Der Beklagte ist Insolvenzverwalter über das Vermögen der A. M. GmbH & Co. KG (Schuldnerin). Das Insolvenzverfahren über das Vermögen der Schuldnerin wurde mit Beschluss des Amtsgerichts E. vom 28. Januar 2010 (3 IN 476/09) eröffnet.
Die Schuldnerin hatte ihren Arbeitnehmern Betriebsrentenzusagen erteilt in Form von unmittelbaren Versorgungszusagen, beruhend auf den Versorgungsrichtlinien der N. E. A. G..
Der Kläger meldete mit Schreiben vom 3. März 2010, 28. November 2013 und 16. November 2016 Forderungen iHv. zuletzt insgesamt 152.789,00 Euro an, welche der Beklagte unter Nr. 7 und Nr. 31 zur Tabelle feststellte. Der letzten Anmeldung vom 16. November 2016 fügte der Kläger ein versicherungsmathematisches Gutachten bei, welches bei der gebotenen Abzinsung der zu kapitalisierenden Betriebsrentenansprüche einen Rechnungszinssatz von 5,5 Prozent zugrunde legte.
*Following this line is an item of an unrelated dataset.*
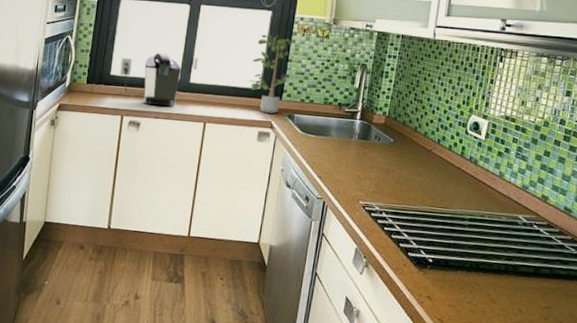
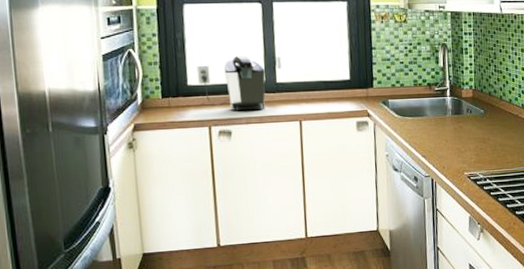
potted plant: present [244,34,293,114] -> none [333,25,378,102]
Nachdem das BAG mit Urteil vom 18. Mai 2021 (3 AZR 317/20) entschied, dass bei der Kapitalisierung von Betriebsrentenansprüchen der gesetzliche Zinssatz von 4 Prozent (statt 5,5 Prozent) anzuwenden sei, erstellte der Kläger ein erneutes versicherungsmathematisches Gutachten und meldete mit Schreiben vom 17. Oktober 2022 einen weiteren (Differenz-) Betrag iHv. 24.283,00 Euro zur Tabelle an. Diese Forderung bestritt der Beklagte im besonderen Prüfungstermin im schriftlichen Verfahren am 15. Februar 2023. Er erhob die Einrede der Verjährung.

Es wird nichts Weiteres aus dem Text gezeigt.